--- START ---

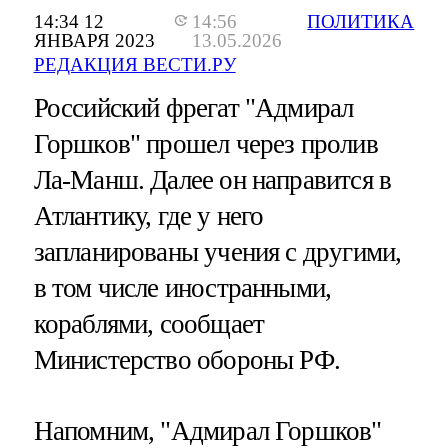
14:34 12
14:56
ПОЛИТИКА
ЯНВАРЯ 2023
13.05.2026
РЕДАКЦИЯ ВЕСТИ.РУ
Российский фрегат "Адмирал
Горшков" прошел через пролив
Ла-Манш. Далее он направится в
Атлантику, где у него
запланированы учения с другими,
в том числе иностранными,
кораблями, сообщает
Министерство обороны РФ.
Напомним, "Адмирал Горшков"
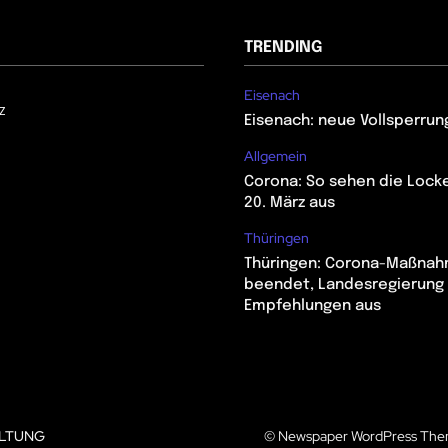
TRENDING
Eisenach
z
Eisenach: neue Vollsperrun
Allgemein
Corona: So sehen die Lock
20. März aus
Thüringen
Thüringen: Corona-Maßna
beendet, Landesregierung 
Empfehlungen aus
LTUNG
© Newspaper WordPress The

--- END ---

■ Prompt:
Starting at the line that contains "запланированы учения с" and ending with the last line of the data, transcribe every line exactly; skip the pictures.

■ Result of the exercise:
запланированы учения с другими,
в том числе иностранными,
кораблями, сообщает
Министерство обороны РФ.
Напомним, "Адмирал Горшков"
TRENDING
Eisenach
z
Eisenach: neue Vollsperrun
Allgemein
Corona: So sehen die Lock
20. März aus
Thüringen
Thüringen: Corona-Maßna
beendet, Landesregierung 
Empfehlungen aus
LTUNG
© Newspaper WordPress The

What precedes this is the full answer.